◆ Work required
For the records that follow, give the number of lines in which the word "попередив" occurs, with nothing added.

◆ Data records

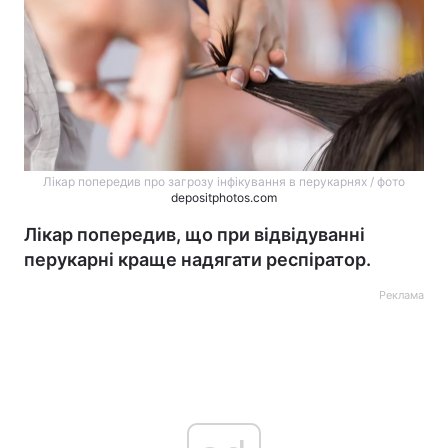
Лікар попередив про загрозу інфікування в перукарнях / фото
depositphotos.com
Лікар попередив, що при відвідуванні
перукарні краще надягати респіратор.
Реклама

◆ Solved exercise
2